Segment Start: Extracted material

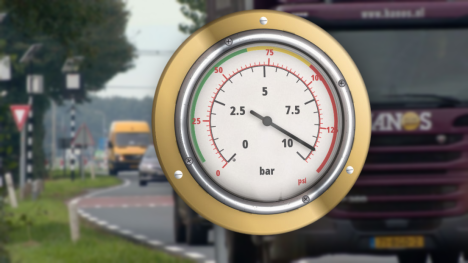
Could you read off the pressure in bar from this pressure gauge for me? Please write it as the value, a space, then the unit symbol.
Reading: 9.5 bar
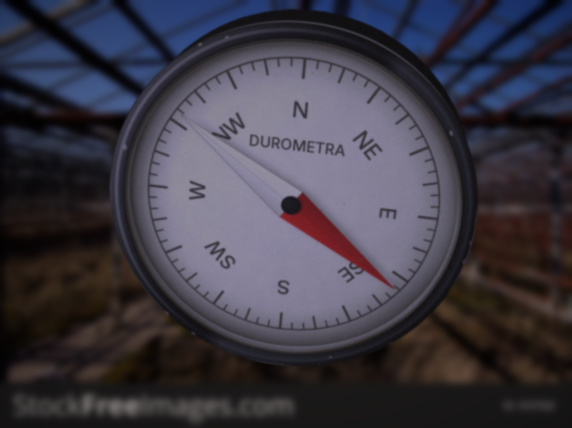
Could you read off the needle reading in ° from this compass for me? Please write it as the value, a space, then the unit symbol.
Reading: 125 °
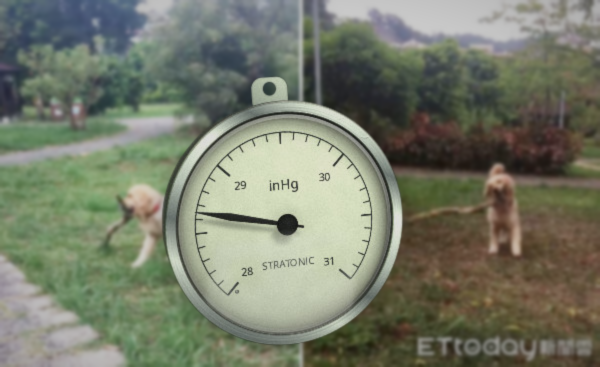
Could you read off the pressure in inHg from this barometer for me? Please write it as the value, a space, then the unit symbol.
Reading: 28.65 inHg
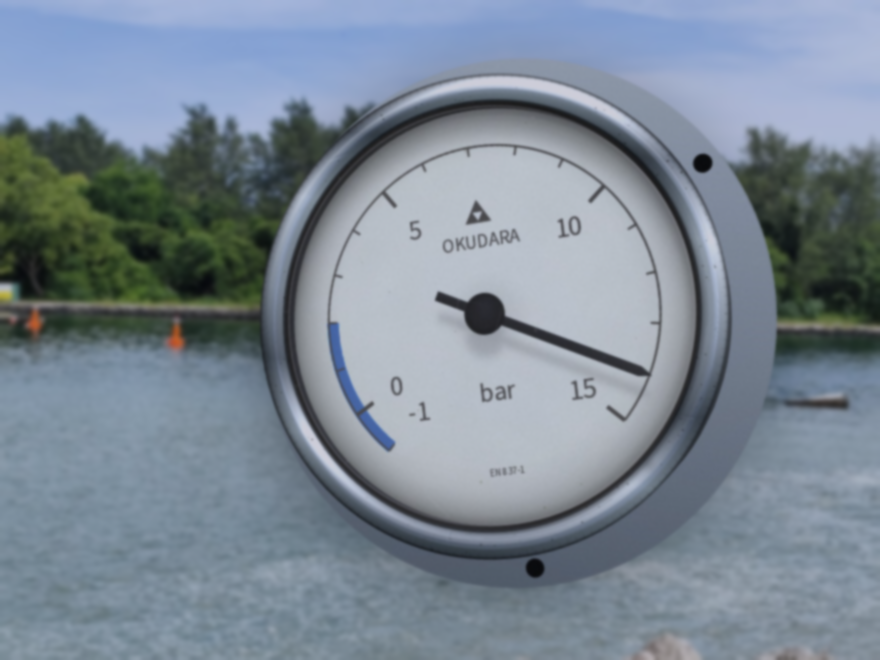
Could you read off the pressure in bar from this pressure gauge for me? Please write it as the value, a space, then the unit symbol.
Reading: 14 bar
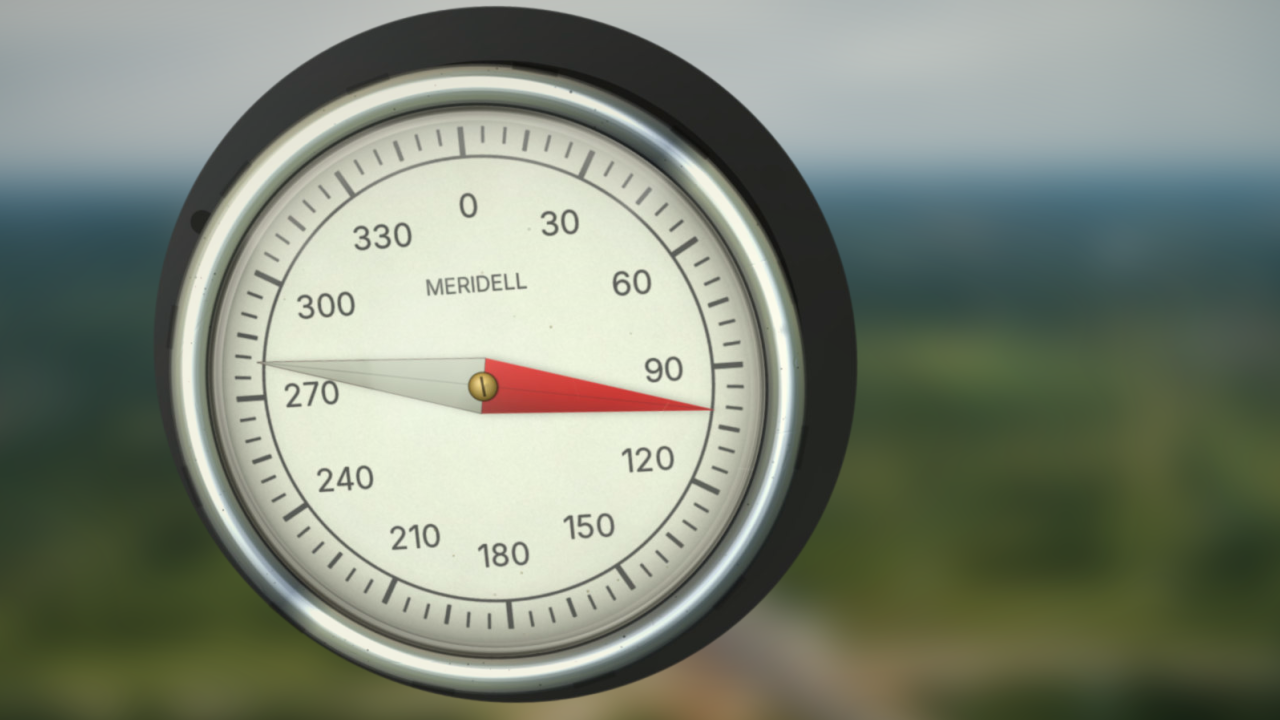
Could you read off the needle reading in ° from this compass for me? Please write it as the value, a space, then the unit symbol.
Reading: 100 °
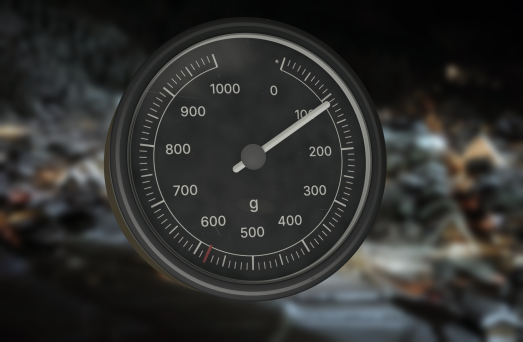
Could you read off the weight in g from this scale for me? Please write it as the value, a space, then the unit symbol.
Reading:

Segment End: Extracted material

Print every line of the material above without any changes, and leave the pictures out.

- **Your solution**:
Could you read off the pressure in bar from this pressure gauge for me? Please write it as the value, a space, then the unit symbol.
Reading: 9.5 bar
Could you read off the needle reading in ° from this compass for me? Please write it as the value, a space, then the unit symbol.
Reading: 125 °
Could you read off the pressure in inHg from this barometer for me? Please write it as the value, a space, then the unit symbol.
Reading: 28.65 inHg
Could you read off the pressure in bar from this pressure gauge for me? Please write it as the value, a space, then the unit symbol.
Reading: 14 bar
Could you read off the needle reading in ° from this compass for me? Please write it as the value, a space, then the unit symbol.
Reading: 100 °
Could you read off the weight in g from this scale for me? Please write it as the value, a space, then the unit symbol.
Reading:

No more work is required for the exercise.